Seuls quelques militants parviennent encore à occuper les trois cabanes situées dans les arbres dans la zone interdite, tous les autres sont confinés à la Bouillonnante, campement principal, quand la police ne décide pas, comme mercredi dernier, de venir saccager la nourriture, casser la vaisselle, voler des sacs et gazer le chapiteau.
Le passage en force se double d’un climat délétère avec des violences physiques et des pressions psychologiques régulières. Vendredi 5 septembre, on déplore par exemple l’arrestation arbitraire d’une mère souhaitant quitter la zone pour aller chercher ses enfants à l’école. La veille, c’était les responsables du chantier qui singeaient les militants dans les arbres et les conducteurs des machines qui rejetaient les copeaux de bois directement en direction des militants perchés dans les arbres.
Car depuis mercredi, les machines sont entrées en action et abattent continuellement de nouveaux hectares de zone humide et de forêt avec une grande efficacité. « Environ un quart de la zone a déjà été déboisé », s’alarme un zadiste, sans pouvoir nous préciser exactement les espaces qui ont été détruits.

Réorganiser la résistance : des grimpeurs et des soutiens
Face à l’accélération de la destruction de la zone, les techniques de résistance changent. Si, entre lundi et mardi, on a pu observer le jet d’une dizaine de cocktails Molotov, de projectiles et des tentatives sommaires de rompre les barrages policiers par la force, la confrontation directe a vite trouvé ses limites. « La castagne, ça ne marche pas » confirme un militant ayant participé aux affrontements.

Consignes
1. Selon l'extrait sur les militants de la zone, quel est le nom du campement principal où la plupart d'entre eux sont confinés ?
2. Prolongez, s'il vous plaît, l'extrait sur les militants de la zone à partir de sa dernière phrase.

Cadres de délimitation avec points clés
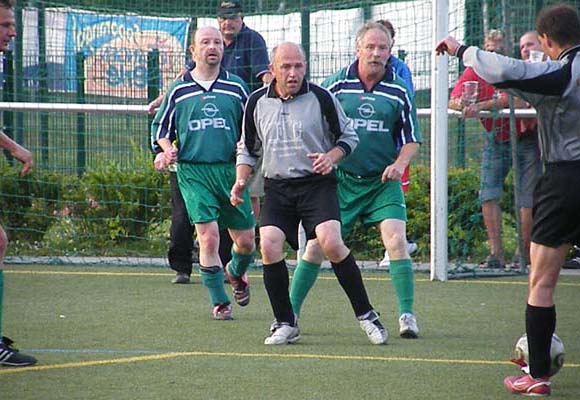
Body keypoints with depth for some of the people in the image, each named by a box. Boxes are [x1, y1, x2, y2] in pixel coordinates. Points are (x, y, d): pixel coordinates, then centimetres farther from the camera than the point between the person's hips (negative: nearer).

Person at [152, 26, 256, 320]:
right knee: (208, 237, -13)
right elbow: (160, 127, 17)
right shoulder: (178, 91, 7)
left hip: (230, 169, 1)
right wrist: (168, 149, -3)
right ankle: (219, 302, -1)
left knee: (245, 240, 5)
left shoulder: (236, 87, 8)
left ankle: (236, 274, 39)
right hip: (193, 172, -1)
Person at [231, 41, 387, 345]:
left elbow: (348, 135, 8)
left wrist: (331, 156, -11)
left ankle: (365, 314, -6)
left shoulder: (320, 98, -3)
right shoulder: (256, 103, 7)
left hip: (317, 184, -3)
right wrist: (241, 180, 5)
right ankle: (285, 323, -2)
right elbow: (248, 149, 20)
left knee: (331, 243, -22)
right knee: (269, 246, -17)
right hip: (276, 187, 3)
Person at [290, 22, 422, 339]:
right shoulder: (336, 84, -1)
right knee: (317, 244, -1)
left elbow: (411, 139, 8)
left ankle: (407, 315, -7)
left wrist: (399, 164, -10)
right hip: (341, 179, 0)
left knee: (396, 241, -14)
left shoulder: (398, 90, 2)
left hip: (382, 181, 0)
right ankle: (290, 311, 10)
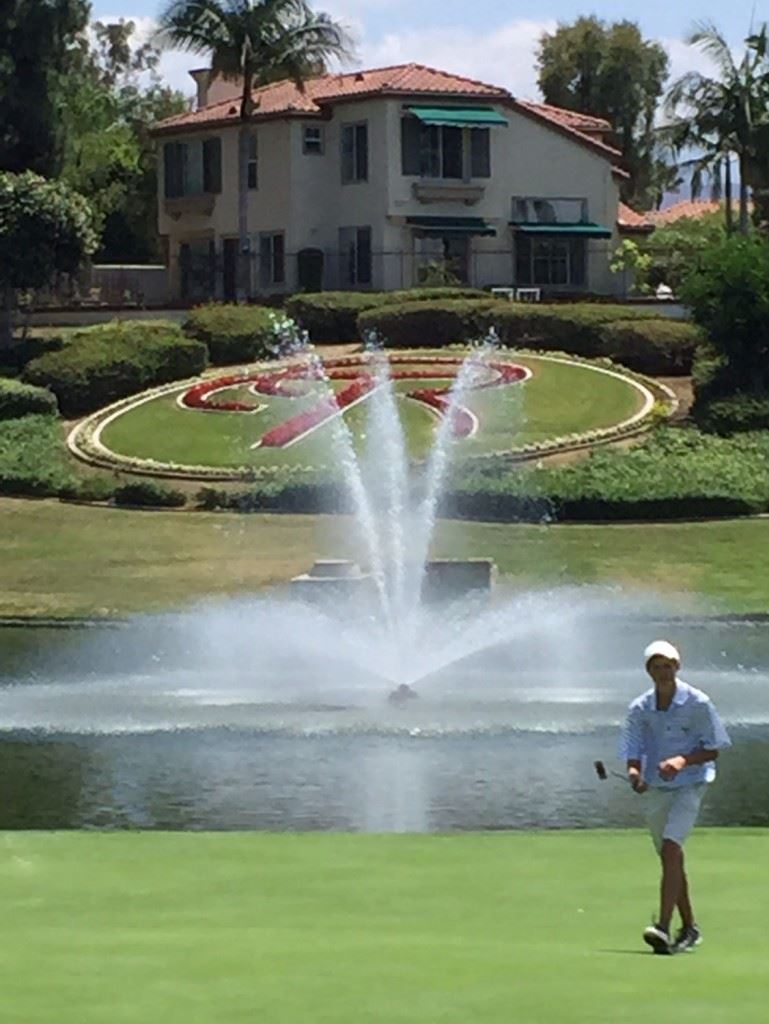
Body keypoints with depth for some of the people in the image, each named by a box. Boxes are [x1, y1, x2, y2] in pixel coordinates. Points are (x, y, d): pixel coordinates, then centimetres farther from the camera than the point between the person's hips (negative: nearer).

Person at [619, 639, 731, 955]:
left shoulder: (698, 703, -9)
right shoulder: (639, 709, 0)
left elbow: (712, 749, -5)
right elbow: (633, 752, -1)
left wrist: (683, 760, -22)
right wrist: (634, 773, -24)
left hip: (689, 785, -5)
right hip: (655, 788, 5)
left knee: (671, 848, -22)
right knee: (671, 858, 12)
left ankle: (663, 927, -28)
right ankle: (689, 928, 26)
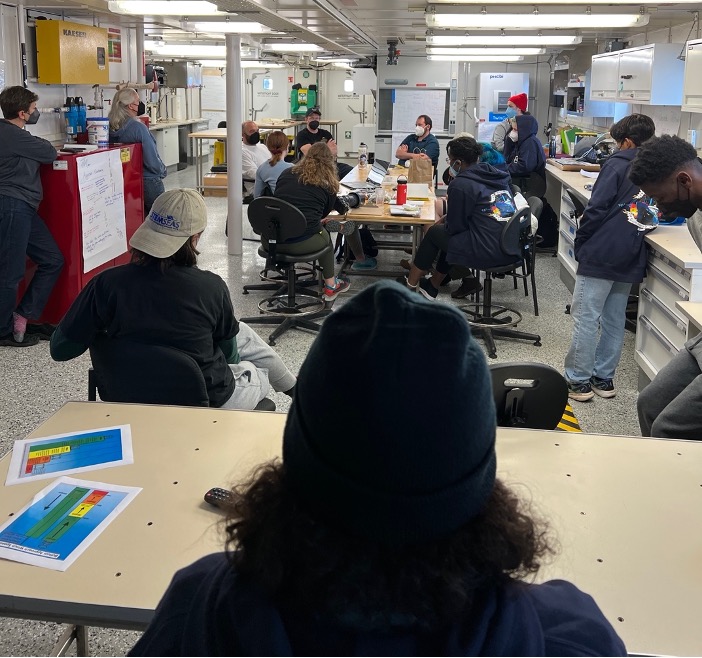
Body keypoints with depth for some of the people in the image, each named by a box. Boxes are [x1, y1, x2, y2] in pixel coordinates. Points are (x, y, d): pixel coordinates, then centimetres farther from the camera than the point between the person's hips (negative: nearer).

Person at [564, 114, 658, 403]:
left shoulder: (618, 165, -8)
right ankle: (604, 379, 20)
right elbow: (656, 216, 16)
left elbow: (596, 208, -12)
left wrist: (580, 242, -3)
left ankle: (578, 381, 2)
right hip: (631, 260, 7)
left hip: (601, 254, -7)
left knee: (585, 318, -1)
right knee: (614, 321, 14)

Réponses par tâche
1. La Bouillonnante.

2.
La police parvenant avec une facilité déconcertante à forcer les barricades, on s’organise désormais plutôt en petits groupes plus discrets, tandis que certains choisissent de freiner le déboisement en grimpant dans les arbres, seul moyen de protéger la forêt.

Ainsi, Jasmine raconte : « On doit y aller tôt le matin, avant l’arrivée du dispositif policier. On grimpe dans des arbres assez résistants au milieu des zones de déboisement, avec ce qu’il faut pour tenir la journée en eau et nourriture ». Pour protéger plus d’arbres, les opposants tendent des câbles entre les différents troncs et préviennent que la zone est sous contrôle. « Mais, poursuit Jasmine, la plupart du temps, un policier vient juste marquer à la peinture l’arbre et la machine passe à côté de nous », alors que celle-ci ne doit normalement pas agir à moins de cent cinquante mètres de toute population, selon les recommandations inscrites sur son capot.
De quoi mettre en danger les militants comme en témoigne Léo : « J’ai eu très peur à un moment, le conducteur semblait ne pas nous avoir vu. Il s’attaquait à un arbre juste à côté de celui relié à un câble. S’il tombait, on tombait avec, à vingt mètres du sol. » Heureusement, aucun accident n’est à déplorer.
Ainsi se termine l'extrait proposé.